The present results indicate that transgenic tobacco plants stably expressing the nosZ transgene are capable of producing functional recombinant N2OR. Further analysis will include examination of the ability of these plants to reduce N2O in field trials using various soil types and environments together with single plant canopy enclosures to measure nitrogen flux. Once the reduction of N2O by the transgenic plant lines has been proven effective in test plots, studies to improve recombinant enzyme yield, as well as stability and activity of the enzyme will be of interest.

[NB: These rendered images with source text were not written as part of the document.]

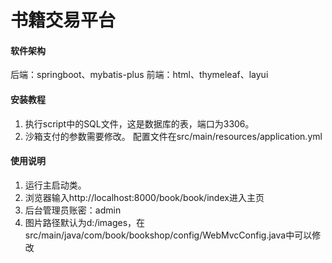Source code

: # 书籍交易平台

#### 软件架构
后端：springboot、mybatis-plus
前端：html、thymeleaf、layui


#### 安装教程
1.  执行script中的SQL文件，这是数据库的表，端口为3306。
2.  沙箱支付的参数需要修改。
配置文件在src/main/resources/application.yml

#### 使用说明

1.  运行主启动类。
2.  浏览器输入http://localhost:8000/book/book/index进入主页
3.  后台管理员账密：admin
4.  图片路径默认为d:/images，在src/main/java/com/book/bookshop/config/WebMvcConfig.java中可以修改

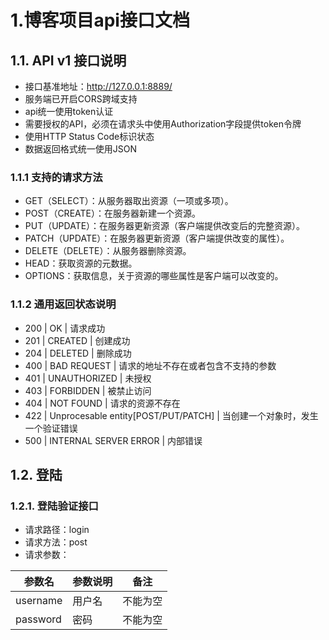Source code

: # 1.博客项目api接口文档
## 1.1. API v1 接口说明
+ 接口基准地址：http://127.0.0.1:8889/
+ 服务端已开启CORS跨域支持
+ api统一使用token认证
+ 需要授权的API，必须在请求头中使用Authorization字段提供token令牌
+ 使用HTTP Status Code标识状态
+ 数据返回格式统一使用JSON

### 1.1.1 支持的请求方法
- GET（SELECT）：从服务器取出资源（一项或多项）。
- POST（CREATE）：在服务器新建一个资源。
- PUT（UPDATE）：在服务器更新资源（客户端提供改变后的完整资源）。
- PATCH（UPDATE）：在服务器更新资源（客户端提供改变的属性）。
- DELETE（DELETE）：从服务器删除资源。
- HEAD：获取资源的元数据。
- OPTIONS：获取信息，关于资源的哪些属性是客户端可以改变的。

### 1.1.2 通用返回状态说明
+ 200 | OK | 请求成功
+ 201 | CREATED | 创建成功
+ 204 | DELETED | 删除成功
+ 400 | BAD REQUEST | 请求的地址不存在或者包含不支持的参数
+ 401 | UNAUTHORIZED | 未授权
+ 403 | FORBIDDEN | 被禁止访问
+ 404 | NOT FOUND | 请求的资源不存在
+ 422 | Unprocesable entity[POST/PUT/PATCH]  | 当创建一个对象时，发生一个验证错误
+ 500 | INTERNAL SERVER ERROR | 内部错误

## 1.2. 登陆
### 1.2.1. 登陆验证接口
+ 请求路径：login
+ 请求方法：post
+ 请求参数：

| 参数名   | 参数说明 | 备注     |
| -------- | -------- | -------- |
| username | 用户名   | 不能为空 |
| password | 密码     | 不能为空 |
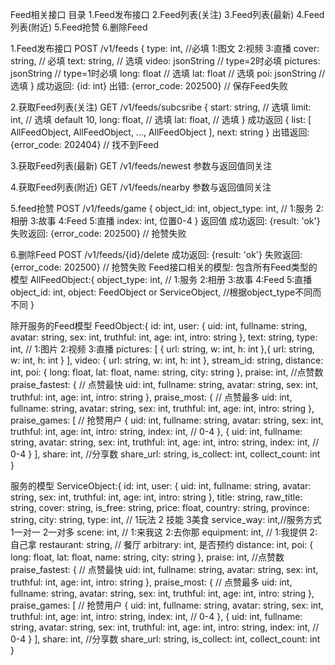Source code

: Feed相关接口
目录
1.Feed发布接口
2.Feed列表(关注)
3.Feed列表(最新)
4.Feed列表(附近)
5.Feed抢赞
6.删除Feed

1.Feed发布接口
POST /v1/feeds
{
    type: int, //必填 1:图文 2:视频 3:直播
    cover: string, // 必填
    text: string, // 选填
    video: jsonString // type=2时必填
    pictures: jsonString // type=1时必填
    long: float // 选填
    lat: float // 选填
    poi: jsonString // 选填
}
成功返回:
{id: int}
出错:
{error_code: 202500} // 保存Feed失败


2.获取Feed列表(关注)
GET /v1/feeds/subcsribe
{
    start: string, // 选填
    limit: int, // 选填 default 10,
    long: float, // 选填
    lat: float, // 选填
}
成功返回
{
    list: [
        AllFeedObject, AllFeedObject, ..., AllFeedObject
    ],
    next: string
}
出错返回:
{error_code: 202404} // 找不到Feed


3.获取Feed列表(最新)
GET /v1/feeds/newest
参数与返回值同关注

4.获取Feed列表(附近)
GET /v1/feeds/nearby
参数与返回值同关注

5.feed抢赞
POST /v1/feeds/game
{
    object_id: int,
    object_type: int, // 1:服务 2:相册 3:故事 4:Feed 5:直播
    index: int, 位置0-4
}
返回值
成功返回:
{result: 'ok'}
失败返回:
{error_code: 202500} // 抢赞失败

6.删除Feed
POST /v1/feeds/{id}/delete
成功返回:
{result: 'ok'}
失败返回:
{error_code: 202500} // 抢赞失败
Feed接口相关的模型:
包含所有Feed类型的模型
AllFeedObject:{
    object_type: int, // 1:服务 2:相册 3:故事 4:Feed 5:直播
    object_id: int,
    object: FeedObject or ServiceObject, //根据object_type不同而不同
}

除开服务的Feed模型
FeedObject:{
    id: int,
    user: {
        uid: int,
        fullname: string,
        avatar: string,
        sex: int,
        truthful: int,
        age: int,
        intro: string
    },
    text: string,
    type: int, // 1:图片 2:视频 3:直播
    pictures: [
        {
            url: string,
            w: int,
            h: int
        },{
            url: string,
            w: int,
            h: int
        }
    ],
    video: {
        url: string,
        w: int,
        h: int
    },
    stream_id: string,
    distance: int,
    poi: {
        long: float,
        lat: float,
        name: string,
        city: string
    },
    praise: int, //点赞数
    praise_fastest: { // 点赞最快
        uid: int,
        fullname: string,
        avatar: string,
        sex: int,
        truthful: int,
        age: int,
        intro: string
    },
    praise_most: { // 点赞最多
        uid: int,
        fullname: string,
        avatar: string,
        sex: int,
        truthful: int,
        age: int,
        intro: string
    },
    praise_games: [ // 抢赞用户
        {
            uid: int,
            fullname: string,
            avatar: string,
            sex: int,
            truthful: int,
            age: int,
            intro: string,
            index: int, // 0-4
        },
        {
            uid: int,
            fullname: string,
            avatar: string,
            sex: int,
            truthful: int,
            age: int,
            intro: string,
            index: int, // 0-4
        }
    ],
    share: int, //分享数
    share_url: string,
    is_collect: int,
    collect_count: int
}


服务的模型
ServiceObject:{
    id: int,
    user: {
        uid: int,
        fullname: string,
        avatar: string,
        sex: int,
        truthful: int,
        age: int,
        intro: string
    },
    title: string,
    raw_title: string,
    cover: string,
    is_free: string,
    price: float,
    country: string,
    province: string,
    city: string,
    type: int, // 1玩法 2 技能 3美食
    service_way: int,//服务方式 1一对一 2一对多
    scene: int, // 1:来我这 2:去你那
    equipment: int, // 1:我提供 2:自己拿
    restaurant: string, // 餐厅
    arbitrary: int, 是否预约
    distance: int,
    poi: {
        long: float,
        lat: float,
        name: string,
        city: string
    },
    praise: int, //点赞数
    praise_fastest: { // 点赞最快
        uid: int,
        fullname: string,
        avatar: string,
        sex: int,
        truthful: int,
        age: int,
        intro: string
    },
    praise_most: { // 点赞最多
        uid: int,
        fullname: string,
        avatar: string,
        sex: int,
        truthful: int,
        age: int,
        intro: string
    },
    praise_games: [ // 抢赞用户
        {
            uid: int,
            fullname: string,
            avatar: string,
            sex: int,
            truthful: int,
            age: int,
            intro: string,
            index: int, // 0-4
        },
        {
            uid: int,
            fullname: string,
            avatar: string,
            sex: int,
            truthful: int,
            age: int,
            intro: string,
            index: int, // 0-4
        }
    ],
    share: int, //分享数
    share_url: string,
    is_collect: int,
    collect_count: int
}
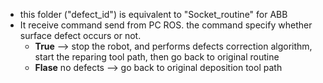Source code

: * this folder ("defect_id") is equivalent to "Socket_routine" for ABB
* It receive command send from PC ROS. the command specify whether surface defect occurs or not.
  - **True** --> stop the robot, and performs defects correction algorithm, start the reparing tool path, then go back to original routine   
  - **Flase** no defects --> go back to original deposition tool path
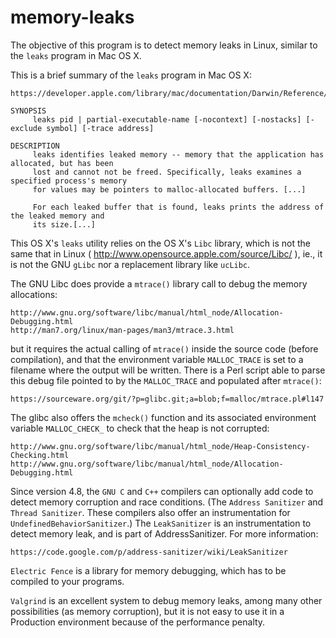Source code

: # memory-leaks

The objective of this program is to detect memory leaks in Linux, similar to the `leaks` program in Mac OS X.

This is a brief summary of the `leaks` program in Mac OS X:

    https://developer.apple.com/library/mac/documentation/Darwin/Reference/ManPages/man1/leaks.1.html 

    SYNOPSIS
         leaks pid | partial-executable-name [-nocontext] [-nostacks] [-exclude symbol] [-trace address]

    DESCRIPTION
         leaks identifies leaked memory -- memory that the application has allocated, but has been
         lost and cannot not be freed. Specifically, leaks examines a specified process's memory 
         for values may be pointers to malloc-allocated buffers. [...]

         For each leaked buffer that is found, leaks prints the address of the leaked memory and 
         its size.[...]

This OS X's `leaks` utility relies on the OS X's `Libc` library, which is not the same that in Linux 
( http://www.opensource.apple.com/source/Libc/ ), ie., it is not the GNU `gLibc` nor a replacement
library like `ucLibc`.

The GNU Libc does provide a `mtrace()` library call to debug the memory allocations:

    http://www.gnu.org/software/libc/manual/html_node/Allocation-Debugging.html 
    http://man7.org/linux/man-pages/man3/mtrace.3.html

but it requires the actual calling of `mtrace()` inside the source code (before compilation), and
that the environment variable `MALLOC_TRACE` is set to a filename where the output will be written. 
There is a Perl script able to parse this debug file pointed to by the `MALLOC_TRACE` and populated
after `mtrace()`:

    https://sourceware.org/git/?p=glibc.git;a=blob;f=malloc/mtrace.pl#l147 

The glibc also offers the `mcheck()` function and its associated environment variable `MALLOC_CHECK_`
to check that the heap is not corrupted:

    http://www.gnu.org/software/libc/manual/html_node/Heap-Consistency-Checking.html
    http://www.gnu.org/software/libc/manual/html_node/Allocation-Debugging.html

Since version 4.8, the `GNU C` and `C++` compilers can optionally add code to detect memory 
corruption and race conditions. (The `Address Sanitizer` and `Thread Sanitizer`. These 
compilers also offer an instrumentation for `UndefinedBehaviorSanitizer`.) The `LeakSanitizer` 
is an instrumentation to detect memory leak, and is part of AddressSanitizer. For more 
information:

    https://code.google.com/p/address-sanitizer/wiki/LeakSanitizer

`Electric Fence` is a library for memory debugging, which has to be compiled to your programs.

`Valgrind` is an excellent system to debug memory leaks, among many other possibilities (as memory 
corruption), but it is not easy to use it in a Production environment because of the performance 
penalty.

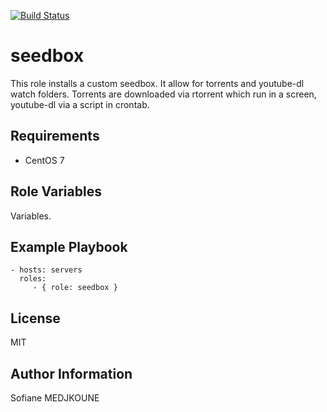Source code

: [![Build Status](https://travis-ci.org/Nani-o/ansible-role-seedbox.svg?branch=master)](https://travis-ci.org/Nani-o/ansible-role-seedbox)

seedbox
=======

This role installs a custom seedbox.
It allow for torrents and youtube-dl watch folders.
Torrents are downloaded via rtorrent which run in a screen, youtube-dl via a script in crontab.

Requirements
------------

  - CentOS 7

Role Variables
--------------

Variables.

Example Playbook
----------------

    - hosts: servers
      roles:
         - { role: seedbox }

License
-------

MIT

Author Information
------------------

Sofiane MEDJKOUNE
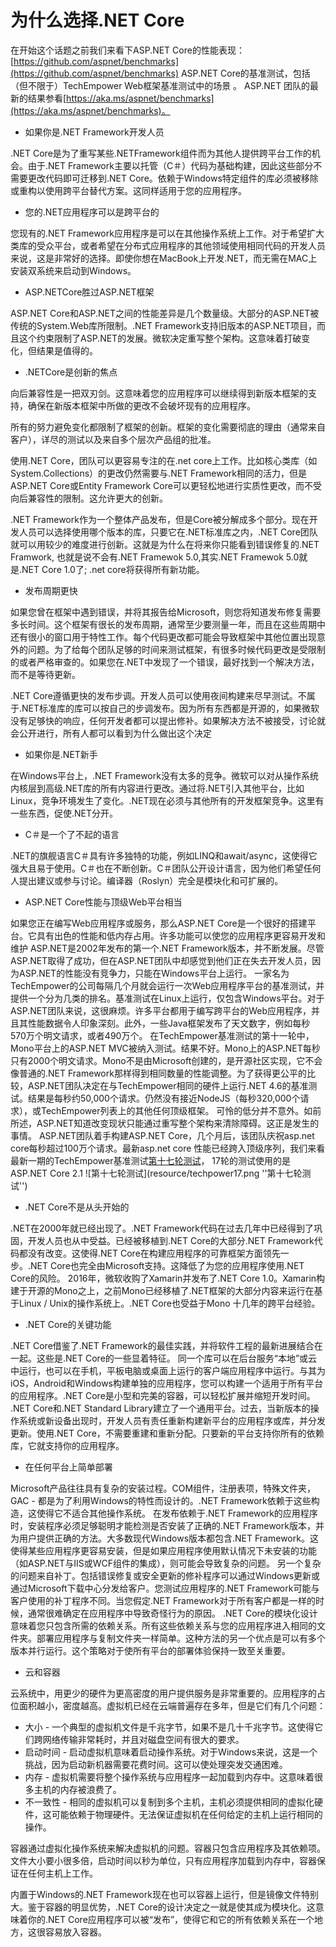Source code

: # 为什么选择.NET Core

在开始这个话题之前我们来看下ASP.NET Core的性能表现： [https://github.com/aspnet/benchmarks](https://github.com/aspnet/benchmarks)
ASP.NET Core的基准测试，包括（但不限于）TechEmpower Web框架基准测试中的场景 。 ASP.NET 团队的最新的结果参看[https://aka.ms/aspnet/benchmarks](https://aka.ms/aspnet/benchmarks)。

* 如果你是.NET Framework开发人员

.NET Core是为了重写某些.NETFramework组件而为其他人提供跨平台工作的机会。由于.NET Framework主要以托管（C＃）代码为基础构建，因此这些部分不需要更改代码即可迁移到.NET Core。依赖于Windows特定组件的库必须被移除或重构以使用跨平台替代方案。这同样适用于您的应用程序。

* 您的.NET应用程序可以是跨平台的

您现有的.NET Framework应用程序是可以在其他操作系统上工作。对于希望扩大类库的受众平台，或者希望在分布式应用程序的其他领域使用相同代码的开发人员来说，这是非常好的选择。即使你想在MacBook上开发.NET，而无需在MAC上安装双系统来启动到Windows。

* ASP.NETCore胜过ASP.NET框架

ASP.NET Core和ASP.NET之间的性能差异是几个数量级。大部分的ASP.NET被传统的System.Web库所限制。.NET Framework支持旧版本的ASP.NET项目，而且这个约束限制了ASP.NET的发展。微软决定重写整个架构。这意味着打破变化，但结果是值得的。

* .NETCore是创新的焦点
  
向后兼容性是一把双刃剑。这意味着您的应用程序可以继续得到新版本框架的支持，确保在新版本框架中所做的更改不会破坏现有的应用程序。

所有的努力避免变化都限制了框架的创新。框架的变化需要彻底的理由（通常来自客户），详尽的测试以及来自多个层次产品组的批准。

使用.NET Core，团队可以更容易专注的在.net core上工作。比如核心类库（如System.Collections）的更改仍然需要与.NET Framework相同的活力，但是ASP.NET Core或Entity Framework Core可以更轻松地进行实质性更改，而不受向后兼容性的限制。这允许更大的创新。

.NET Framework作为一个整体产品发布，但是Core被分解成多个部分。现在开发人员可以选择使用哪个版本的库，只要它在.NET标准库之内，.NET Core团队就可以用较少的难度进行创新。这就是为什么在将来你只能看到错误修复的.NET Framwork, 也就是说不会有.NET Framewok 5.0,其实.NET Framewok 5.0就是.NET Core 1.0了; .net core将获得所有新功能。

* 发布周期更快
  
如果您曾在框架中遇到错误，并将其报告给Microsoft，则您将知道发布修复需要多长时间。这个框架有很长的发布周期，通常至少要测量一年，而且在这些周期中还有很小的窗口用于特性工作。每个代码更改都可能会导致框架中其他位置出现意外的问题。为了给每个团队足够的时间来测试框架，有很多时候代码更改是受限制的或者严格审查的。如果您在.NET中发现了一个错误，最好找到一个解决方法，而不是等待更新。

.NET Core遵循更快的发布步调。开发人员可以使用夜间构建来尽早测试。不属于.NET标准库的库可以按自己的步调发布。因为所有东西都是开源的，如果微软没有足够快的响应，任何开发者都可以提出修补。如果解决方法不被接受，讨论就会公开进行，所有人都可以看到为什么做出这个决定

* 如果你是.NET新手
  
在Windows平台上，.NET Framework没有太多的竞争。微软可以对从操作系统内核层到高级.NET库的所有内容进行更改。通过将.NET引入其他平台，比如Linux，竞争环境发生了变化。.NET现在必须与其他所有的开发框架竞争。这里有一些东西，促使.NET分开。

* C＃是一个了不起的语言

.NET的旗舰语言C＃具有许多独特的功能，例如LINQ和await/async，这使得它强大且易于使用。C＃也在不断创新。C＃团队公开设计语言，因为他们希望任何人提出建议或参与讨论。编译器（Roslyn）完全是模块化和可扩展的。

* ASP.NET Core性能与顶级Web平台相当

如果您正在编写Web应用程序或服务，那么ASP.NET Core是一个很好的搭建平台。它具有出色的性能和低内存占用。许多功能可以使您的应用程序更容易开发和维护
ASP.NET是2002年发布的第一个.NET Framework版本，并不断发展。尽管ASP.NET取得了成功，但在ASP.NET团队中却感觉到他们正在失去开发人员，因为ASP.NET的性能没有竞争力，只能在Windows平台上运行。
一家名为TechEmpower的公司每隔几个月就会运行一次Web应用程序平台的基准测试，并提供一个分为几类的排名。基准测试在Linux上运行，仅包含Windows平台。对于ASP.NET团队来说，这很麻烦。许多平台都用于编写跨平台的Web应用程序，并且其性能数据令人印象深刻。此外，一些Java框架发布了天文数字，例如每秒570万个明文请求，或者490万个。
在TechEmpower基准测试的第十一轮中，Mono平台上的ASP.NET MVC被纳入测试。结果不好。Mono上的ASP.NET每秒只有2000个明文请求。Mono不是由Microsoft创建的，是开源社区实现，它不会像普通的.NET Framework那样得到相同数量的性能调整。为了获得更公平的比较，ASP.NET团队决定在与TechEmpower相同的硬件上运行.NET 4.6的基准测试。结果是每秒约50,000个请求。仍然没有接近NodeJS（每秒320,000个请求），或TechEmpower列表上的其他任何顶级框架。
可怜的低分并不意外。如前所述，ASP.NET知道改变现状只能通过重写整个架构来清除障碍。这正是发生的事情。
ASP.NET团队着手构建ASP.NET Core，几个月后，该团队庆祝asp.net core每秒超过100万个请求。最新asp.net core 性能已经跨入顶级序列，我们来看最新一期的TechEmpower基准测试[第十七轮测试](https://www.techempower.com/benchmarks/#section=data-r17&hw=ph&test=plaintext)， 
17轮的测试使用的是ASP.NET Core 2.1
 ![第十七轮测试](resource/techpower17.png ''第十七轮测试'')
* .NET Core不是从头开始的

.NET在2000年就已经出现了。.NET Framework代码在过去几年中已经得到了巩固，开发人员也从中受益。已经被移植到.NET Core的大部分.NET Framework代码都没有改变。这使得.NET Core在构建应用程序的可靠框架方面领先一步。.NET Core也完全由Microsoft支持。这降低了为您的应用程序使用.NET Core的风险。
2016年，微软收购了Xamarin并发布了.NET Core 1.0。Xamarin构建于开源的Mono之上，之前Mono已经移植了.NET框架的大部分内容来运行在基于Linux / Unix的操作系统上。.NET Core也受益于Mono 十几年的跨平台经验。

* .NET Core的关键功能

.NET Core借鉴了.NET Framework的最佳实践，并将软件工程的最新进展结合在一起。这些是.NET Core的一些显着特征。
同一个库可以在后台服务“本地”或云中运行，也可以在手机，平板电脑或桌面上运行的客户端应用程序中运行。与其为iOS，Android和Windows构建单独的应用程序，您可以构建一个适用于所有平台的应用程序。.NET Core是小型和完美的容器，可以轻松扩展并缩短开发时间。
.NET Core和.NET Standard Library建立了一个通用平台。过去，当新版本的操作系统或新设备出现时，开发人员有责任重新构建新平台的应用程序或库，并分发更新。使用.NET Core，不需要重建和重新分配。只要新的平台支持你所有的依赖库，它就支持你的应用程序。

* 在任何平台上简单部署

Microsoft产品往往具有复杂的安装过程。COM组件，注册表项，特殊文件夹，GAC - 都是为了利用Windows的特性而设计的。.NET Framework依赖于这些构造，这使得它不适合其他操作系统。
在发布依赖于.NET Framework的应用程序时，安装程序必须足够聪明才能检测是否安装了正确的.NET Framework版本，并为用户提供正确的方法。大多数现代Windows版本都包含.NET Framework。这使得某些应用程序更容易安装，但是如果应用程序使用默认情况下未安装的功能（如ASP.NET与IIS或WCF组件的集成），则可能会导致复杂的问题。
另一个复杂的问题来自补丁。包括错误修复或安全更新的修补程序可以通过Windows更新或通过Microsoft下载中心分发给客户。您测试应用程序的.NET Framework可能与客户使用的补丁程序不同。当您假定.NET Framework对于所有客户都是一样的时候，通常很难确定在应用程序中导致奇怪行为的原因。
.NET Core的模块化设计意味着您只包含所需的依赖关系。所有这些依赖关系与您的应用程序进入相同的文件夹。部署应用程序与复制文件夹一样简单。这种方法的另一个优点是可以有多个版本并行运行。这个策略对于使所有平台的部署体验保持一致至关重要。

* 云和容器

云系统中，用更少的硬件为更高密度的用户提供服务是非常重要的。应用程序的占位面积越小，密度越高。虚拟机已经在云端普遍存在多年，但是它们有几个问题：
   - 大小 - 一个典型的虚拟机文件是千兆字节，如果不是几十千兆字节。这使得它们跨网络传输非常耗时，并且对磁盘空间有很大的要求。
   - 启动时间 - 启动虚拟机意味着启动操作系统。对于Windows来说，这是一个挑战，因为启动新机器需要花费时间。这可以使处理突发交通困难。
   - 内存 - 虚拟机需要将整个操作系统与应用程序一起加载到内存中。这意味着很多主机的内存被浪费了。
   - 不一致性 - 相同的虚拟机可以复制到多个主机，主机必须提供相同的虚拟化硬件，这可能依赖于物理硬件。无法保证虚拟机在任何给定的主机上运行相同的操作。

容器通过虚拟化操作系统来解决虚拟机的问题。容器只包含应用程序及其依赖项。文件大小要小很多倍，启动时间以秒为单位，只有应用程序加载到内存中，容器保证在任何主机上工作。

内置于Windows的.NET Framework现在也可以容器上运行，但是镜像文件特别大。鉴于容器的明显优势，.NET Core的设计决定之一就是使其成为模块化。这意味着你的.NET Core应用程序可以被“发布”，使得它和它的所有依赖关系在一个地方，这很容易放入容器。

Since “arable lands” produce two-thirds of the world's N2O (Otañez and Glantz 2011), field crops are logical candidates for N2O remediation trials. Crops can be used to amplify the limited capacity of tilled and fertilized soils to reduce N2O emissions. About 30 countries have adopted biotech crops such as maize, soybean, canola, and cotton (ISAAA) that are engineered to protect soil and groundwater by reducing the spraying of insecticides and herbicides. Such gene pyramiding is growing rapidly in genetic engineering, delivering many input and output advantages to producers and consumers, for example, enhanced water-use efficiency, enhanced cold tolerance, and increased yield. Extending the remit of biotech crops to include soil gas flux, namely, reduction of fertilizer-induced N2O emission, should encounter positive regulatory approval given the potential contribution to purge those same soils of this deleterious gas (Ghimire et al. 2011; Wan et al. 2011). Agricultural soils emit 40 g N2O ha−1 day−1 (S. Strand, University of Washington, pers. comm.). If N2OR was expressed in maize, the conversion of N2O by the roots of maize could be as high as 2.11 × 103 g N2O ha−1 day−1 (Supplementary Methods), more than 50 times greater than N2O emissions from agricultural soil. By accumulating sufficient levels of N2OR, soils growing these transgenic crops could capture and alleviate N2O pollution.